Dataset |

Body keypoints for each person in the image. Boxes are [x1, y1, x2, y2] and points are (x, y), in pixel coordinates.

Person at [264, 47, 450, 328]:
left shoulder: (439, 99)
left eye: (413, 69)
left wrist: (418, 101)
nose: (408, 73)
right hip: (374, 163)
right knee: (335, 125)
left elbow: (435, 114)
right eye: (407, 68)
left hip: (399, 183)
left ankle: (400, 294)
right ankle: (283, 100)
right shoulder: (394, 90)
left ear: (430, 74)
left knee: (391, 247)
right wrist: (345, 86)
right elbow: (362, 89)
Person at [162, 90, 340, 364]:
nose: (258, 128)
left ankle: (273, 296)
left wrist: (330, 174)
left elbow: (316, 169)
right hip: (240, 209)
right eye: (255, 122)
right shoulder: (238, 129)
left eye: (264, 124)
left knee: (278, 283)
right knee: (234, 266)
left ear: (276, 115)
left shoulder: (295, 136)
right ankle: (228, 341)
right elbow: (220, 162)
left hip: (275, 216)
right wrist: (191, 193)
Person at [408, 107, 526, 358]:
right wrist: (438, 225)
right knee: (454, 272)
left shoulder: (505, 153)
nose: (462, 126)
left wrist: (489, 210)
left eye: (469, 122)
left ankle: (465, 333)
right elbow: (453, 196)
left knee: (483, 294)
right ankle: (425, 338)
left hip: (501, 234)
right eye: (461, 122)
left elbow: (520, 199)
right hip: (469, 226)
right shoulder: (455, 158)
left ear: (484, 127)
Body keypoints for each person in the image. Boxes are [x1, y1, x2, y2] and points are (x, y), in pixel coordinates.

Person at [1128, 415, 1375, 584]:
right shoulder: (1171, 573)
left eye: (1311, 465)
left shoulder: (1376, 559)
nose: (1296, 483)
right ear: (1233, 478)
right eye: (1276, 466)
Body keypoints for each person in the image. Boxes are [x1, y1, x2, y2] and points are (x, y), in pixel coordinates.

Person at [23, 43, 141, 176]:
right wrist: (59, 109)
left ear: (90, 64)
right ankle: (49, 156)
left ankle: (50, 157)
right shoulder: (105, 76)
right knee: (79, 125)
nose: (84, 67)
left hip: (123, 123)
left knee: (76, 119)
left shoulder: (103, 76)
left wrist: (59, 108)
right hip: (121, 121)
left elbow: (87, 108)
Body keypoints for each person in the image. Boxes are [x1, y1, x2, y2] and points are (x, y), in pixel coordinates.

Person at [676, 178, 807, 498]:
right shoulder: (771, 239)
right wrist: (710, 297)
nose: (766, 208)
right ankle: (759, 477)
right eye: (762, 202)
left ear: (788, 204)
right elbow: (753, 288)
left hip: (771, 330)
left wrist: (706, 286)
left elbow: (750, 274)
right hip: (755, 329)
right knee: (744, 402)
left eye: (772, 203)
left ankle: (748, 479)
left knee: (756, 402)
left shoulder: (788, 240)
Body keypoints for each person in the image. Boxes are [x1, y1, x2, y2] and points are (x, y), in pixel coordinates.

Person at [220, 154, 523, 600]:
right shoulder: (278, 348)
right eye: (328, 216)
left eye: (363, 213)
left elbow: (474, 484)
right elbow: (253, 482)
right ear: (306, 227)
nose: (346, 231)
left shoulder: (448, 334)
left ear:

The problem | Look for the line that contains "right ankle: (49, 156)" in the entries above. Set it down, along with all later lines, exactly as written.

Expected answer |
right ankle: (49, 156)
left ankle: (50, 157)
right shoulder: (105, 76)
right knee: (79, 125)
nose: (84, 67)
left hip: (123, 123)
left knee: (76, 119)
left shoulder: (103, 76)
left wrist: (59, 108)
right hip: (121, 121)
left elbow: (87, 108)
Body keypoints for each person in the image. Boxes are [x1, y1, x2, y2] and points are (x, y), in pixel coordinates.

Person at [676, 178, 807, 498]:
right shoulder: (771, 239)
right wrist: (710, 297)
nose: (766, 208)
right ankle: (759, 477)
right eye: (762, 202)
left ear: (788, 204)
right elbow: (753, 288)
left hip: (771, 330)
left wrist: (706, 286)
left elbow: (750, 274)
right hip: (755, 329)
right knee: (744, 402)
left eye: (772, 203)
left ankle: (748, 479)
left knee: (756, 402)
left shoulder: (788, 240)
Body keypoints for each person in the image. Boxes are [x1, y1, x2, y2] and points are (x, y), in pixel coordinates.

Person at [220, 154, 523, 600]:
right shoulder: (278, 348)
right eye: (328, 216)
left eye: (363, 213)
left elbow: (474, 484)
right elbow: (253, 482)
right ear: (306, 227)
nose: (346, 231)
left shoulder: (448, 334)
left ear:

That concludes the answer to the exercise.